The war in Syria is in its fifth year and it is estimated that 230,000 people have died in the conflict. This book is an eloquent, gripping and harrowing account of the country's decline into barbarism by an incredibly brave Syrian.
Samar Yazbek, a Syrian exile living in Paris, crossed into Syria from Turkey three times over 12 months – on the final crossing an audience was secured with Abu Ahmed, an emir of Ahrar al-Sham, a rebel jihadist group based in the northern part of the country.
There were machine guns propped up behind the emir’s desk.
Samar asked Abu Ahmed what he expected after the revolution.
“There will be laws to protect the non-Muslims, the Nasara – the Christians. It will be unlawful for women to go out without a hijab. Appearing unveiled will be prohibited; that’s the most important thing. The Alawites can’t stay in Syria…. If the [Druze and Ismailites] return to Islam then they are welcome, and if they don’t, they’ll be judged as infidels, but the Alawites are apostates and must be killed.”
“But the women and children…. the women, what’s their sin?” Samar asked.
“The women give birth to children. The children become men and then they kill us!” answered the emir.
The exchange is remarkable on many levels. Samar is both female and, although a supporter of the revolution, an Alawite like Assad. It was brave of her to enter Syria in the first place but, as an Alawite woman, to seek to meet and directly challenge jihadist leaders is almost suicidal.
It is also remarkable as it underlines the dangers of a sudden collapse of Assad’s regime as against a negotiated transition. Shia and Alawite minorities have every reason to fear such an outcome.

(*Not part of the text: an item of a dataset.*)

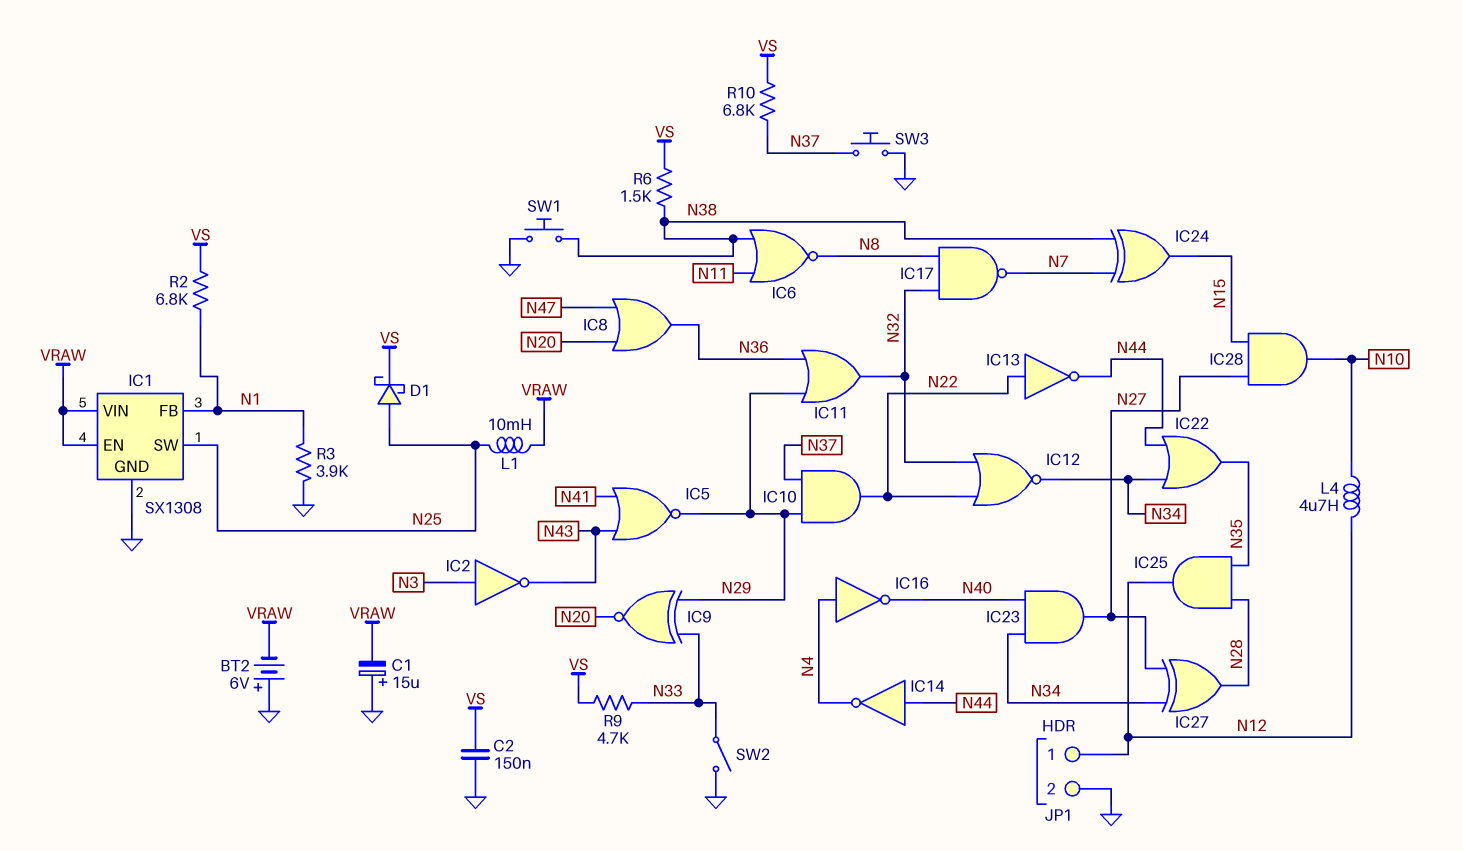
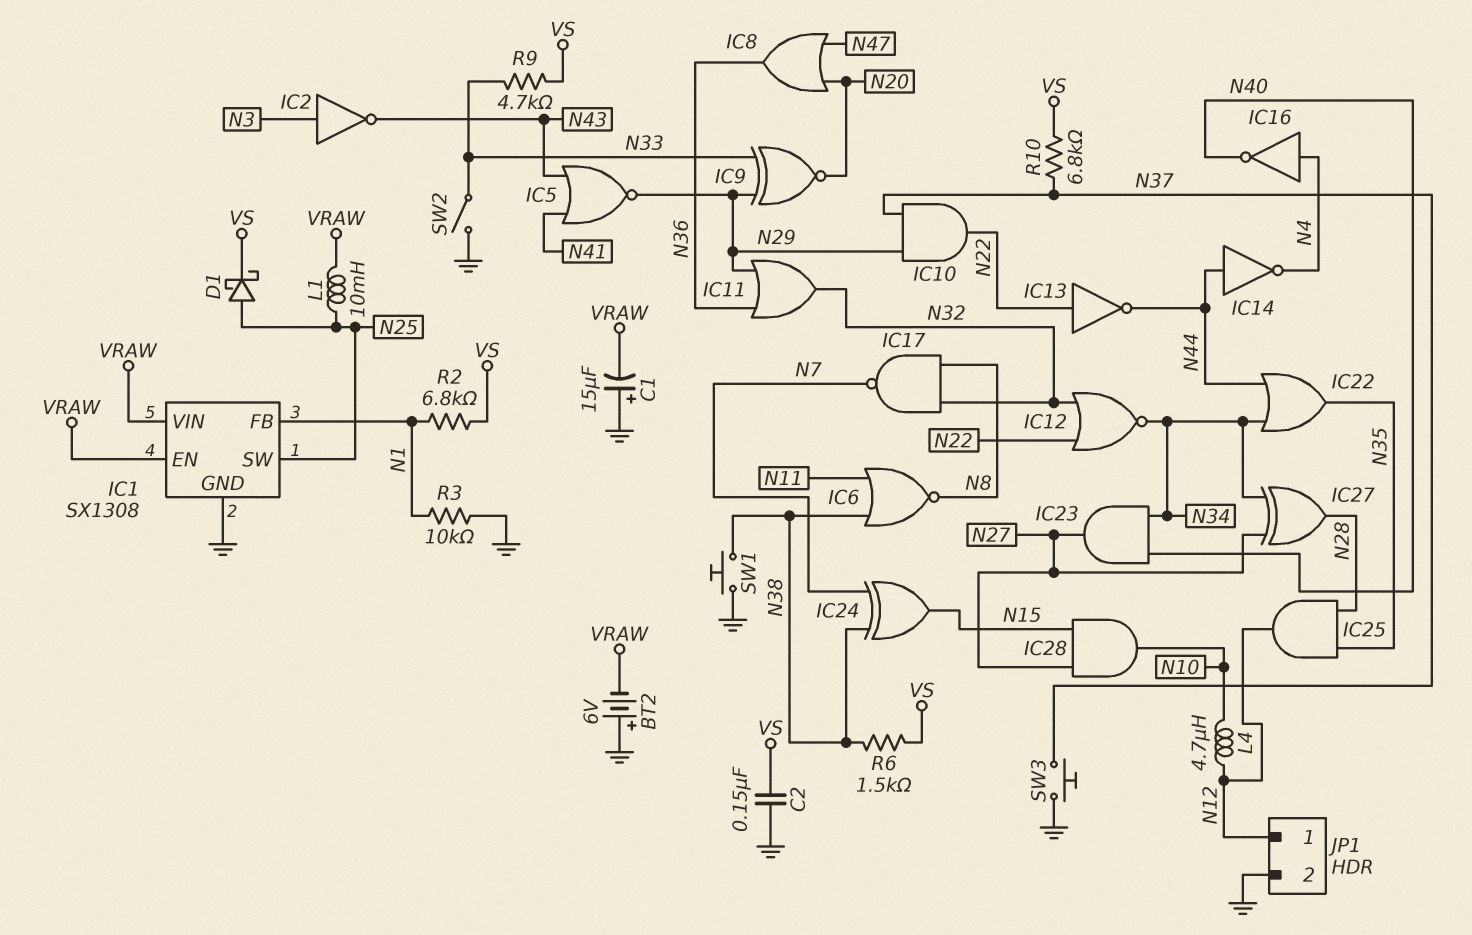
R3: 3.9k (GND, N1) -> 10k (GND, N1)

Like many Syrians, she despairs at the paradox of the liberation of great parts of Syria from Assad only for them to fall under the suzerainty of jihadis – the replacement of one authoritarian regime with another.
After her close shave with al-Sham she seeks out the leader of the local al-Qaeda affiliate for a further interview. A less than enlightened view of women is to be expected:
“But it’s brave of you to come here to us,” says the leader.
“And what about you, aren’t you brave?”
He laughed. “I’m a man and this is natural.”
“And I’m a woman and this is natural,” I replied, and he stopped laughing.
The veil of secrecy is rarely lifted on the putrefying remains of the once beautiful Syria. Such reporting on the war in Syria is all too rare – it has taken two years for this “dispatch” to emerge, mostly because the author says that she felt it was pointless and frivolous to write on her return. Arguably, war reporting was more impactful and immediate during the Crimean War than is the case in Syria today.
For the most part, the war in Syria is seen as a foreign war among violent peoples who cannot be helped. There is a ho-hum shrug of shoulders and people move on with their cat-in-a-tree news diet. As was said in a completely different context, “shallow are the souls that have forgotten how to shudder”.
During the Bosnian war it was said that the world had taken “a sabbatical from historical seriousness”. In Yazbek’s own withering assessment, “the suffering [in Syria] is the overwhelming proof of humanity’s fall from moral grace”.
Of course, there are terrible complexities and a policy conceived a year ago would be hopelessly out of date today. ISIS is effectively a country now that all the drone strikes in the world will not destroy. But her plea is that people would separate the humanitarian from the political.
On her first crossing in August 2012 into rebel-held parts of Syria, “the number of Islamist battalions was still low” and the rebels spoke in terms of a civil secular state rather than an Islamic one. But they struggled to obtain effective weapons and couldn’t defend their towns, often resorting to criminality and corruption.
By the time of her second trip into rebel strongholds in February 2013 “the Islamic extremists were edging their way in and starting to control people’s lives and interfere in their businesses”. For many, the religious certainties (not to mention the top-of-the-range anti-aircraft weapons) provided a semblance of order.
The final crossing in the late summer of 2013 features her confrontations with the leaders of al-Sham and Jabat al-Nusra. By then, the early revolutionaries and their secular aims were hanging by a thread and her book reminds us that there is a significant part of Syria which is horrified at being caught between Assad and Jihad and their respective foreign sponsors.
The book carries endless accounts of bombing raids (the dreaded barrel bombs), the desecration of antiquities and the constant presence of death. Death is triumphant, victorious and glorified and “drifts among them with the lightness of a feather”.
This book might awaken some consciences. The final word is a heart-breaking account of cave dwellers, bombed back to the stone age in the land that gave us civilization thousands of years ago:
“A girl aged about sixteen, wearing a hijab, a headscarf covering the head and chest, was sitting at the entrance to one of the caves. She had lost both her legs when she had been hit by a shell. One had been cut off at the thigh, the other at the knee. Her eyes were nevertheless serene. She said she was teaching her sisters and brothers to draw but they had hardly anything to draw with. The girl explained she would need several operations because her wounds had become infected and she was likely to succumb to blood poisoning. Yet she appeared indifferent watching us descend into the cave where her mother and siblings lived. She tilted her head and went back to drawing lines in the soil.”